Saatnya kini subsidi BBM dilepaskan dari politik. Melanjutkan subsidi BBM membuat berbagai distorsi dalam perekonomian semakin tak terkendali, khususnya konsumsi BBM dari kendaraan bermotor pribadi dan penyelundupan. Subsidi BBM didominasi oleh bensin premium, yang 97% distribusi-nya disalurkan melalui SPBU. Kemacetan di berbagai kota besar akan semakin meningkat menuju kemacetan total (grid-lock).
Ironisnya, pemerintah memfasilitasi hal ini dengan terus membiarkan transportasi massal dalam kondisi buruk, sehingga penjualan kendaraan bermotor pribadi terus melonjak.
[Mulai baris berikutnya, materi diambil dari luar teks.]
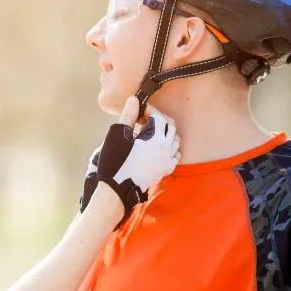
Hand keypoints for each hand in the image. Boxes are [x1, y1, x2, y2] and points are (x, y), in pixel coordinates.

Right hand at [84, 96, 179, 214]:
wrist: (116, 191)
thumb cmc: (115, 162)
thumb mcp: (118, 136)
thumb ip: (128, 116)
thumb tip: (134, 99)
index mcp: (155, 138)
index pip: (159, 117)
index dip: (149, 111)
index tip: (139, 111)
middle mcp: (165, 149)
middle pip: (170, 126)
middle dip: (159, 119)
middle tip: (145, 120)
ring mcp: (167, 161)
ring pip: (175, 140)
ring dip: (165, 132)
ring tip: (150, 133)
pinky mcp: (165, 171)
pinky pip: (175, 155)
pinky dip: (170, 147)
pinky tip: (158, 148)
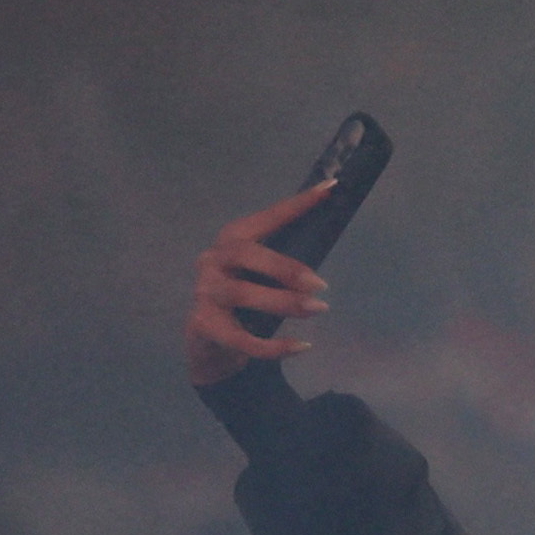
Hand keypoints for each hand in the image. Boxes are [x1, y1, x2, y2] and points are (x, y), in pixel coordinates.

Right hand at [183, 180, 337, 388]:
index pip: (267, 218)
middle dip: (285, 268)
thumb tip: (330, 242)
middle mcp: (213, 260)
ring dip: (284, 302)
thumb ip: (286, 262)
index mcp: (232, 239)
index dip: (297, 204)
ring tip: (318, 309)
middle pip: (245, 254)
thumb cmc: (247, 302)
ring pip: (242, 294)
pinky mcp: (204, 326)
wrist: (211, 345)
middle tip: (321, 284)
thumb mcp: (265, 276)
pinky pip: (242, 339)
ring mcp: (204, 293)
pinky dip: (274, 345)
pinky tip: (302, 346)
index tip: (330, 188)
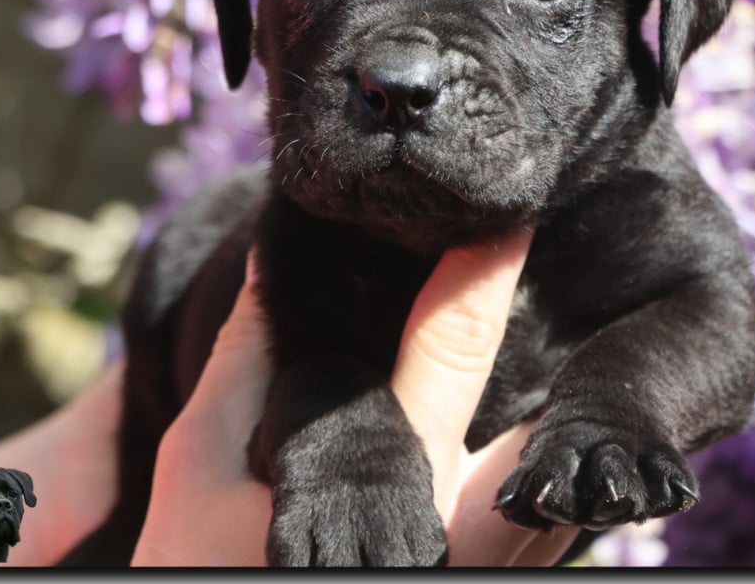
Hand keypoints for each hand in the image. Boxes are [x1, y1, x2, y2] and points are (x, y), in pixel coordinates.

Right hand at [132, 232, 579, 566]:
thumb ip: (241, 367)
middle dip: (550, 330)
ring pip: (554, 459)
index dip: (482, 264)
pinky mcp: (507, 574)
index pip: (453, 344)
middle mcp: (470, 523)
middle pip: (548, 402)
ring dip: (550, 392)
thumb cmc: (206, 577)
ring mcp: (500, 560)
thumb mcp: (199, 475)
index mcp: (392, 477)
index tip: (504, 208)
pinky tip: (515, 413)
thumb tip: (273, 266)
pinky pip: (547, 507)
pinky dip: (536, 450)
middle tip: (541, 262)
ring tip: (543, 324)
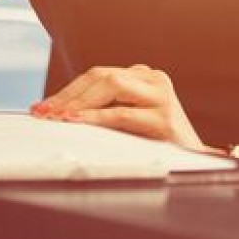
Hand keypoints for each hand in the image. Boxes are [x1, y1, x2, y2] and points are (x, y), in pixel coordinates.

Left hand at [31, 64, 206, 148]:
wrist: (196, 164)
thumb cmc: (156, 143)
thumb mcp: (129, 118)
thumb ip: (105, 107)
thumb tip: (57, 112)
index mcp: (144, 76)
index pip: (97, 75)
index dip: (67, 90)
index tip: (42, 106)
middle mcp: (154, 79)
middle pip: (100, 77)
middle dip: (67, 95)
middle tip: (42, 113)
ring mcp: (161, 97)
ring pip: (110, 86)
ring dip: (78, 102)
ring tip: (56, 116)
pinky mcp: (165, 119)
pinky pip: (122, 113)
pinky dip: (95, 117)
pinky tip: (77, 121)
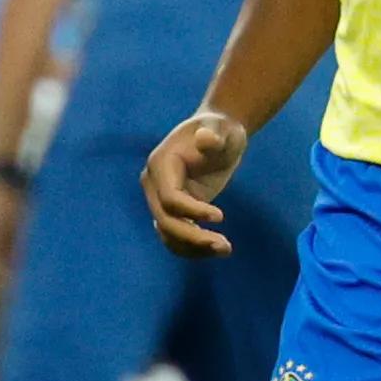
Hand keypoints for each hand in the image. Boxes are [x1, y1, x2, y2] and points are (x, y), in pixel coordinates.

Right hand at [144, 110, 248, 256]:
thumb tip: (206, 139)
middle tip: (225, 245)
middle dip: (193, 237)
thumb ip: (214, 135)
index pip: (170, 197)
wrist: (216, 135)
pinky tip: (216, 250)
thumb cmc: (220, 130)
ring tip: (225, 249)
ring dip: (193, 248)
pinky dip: (192, 248)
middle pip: (165, 220)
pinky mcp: (172, 210)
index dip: (193, 211)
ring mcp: (160, 199)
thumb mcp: (222, 129)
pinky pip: (174, 236)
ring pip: (167, 233)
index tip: (221, 216)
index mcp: (161, 163)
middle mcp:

Fokus pembangunan infrastruktur transportasi juga sangat berorientasi pada jalan dan kendaraan pribadi, khususnya pembangunan jalan tol, termasuk jalan tol dalam kota. Rencana pembangunan jalan tol Trans-Jawa dan Trans-Sumatera, serta kini Jembatan Selat Sunda (JSS), merupakan contoh nyata dari buruknya affirmative policy. Dan preseden terburuk adalah kasus penurunan harga BBM tahun 2008 untuk pencitraan Pemilu 2009 setelah perekonomian menerima kenaikan harga BBM tahun 2005 sebagai ekuilibrium baru. Bila kemudian resistensi terhadap pencabutan subsidi BBM sangat kuat, sebaiknya pemerintah banyak berkaca sebelum mengeluh dan menyalahkan pihak lain.

Yusuf Wibisono, “Subsidi dan Keadilan Ekonomi”, Republika, 18 Juni 2013.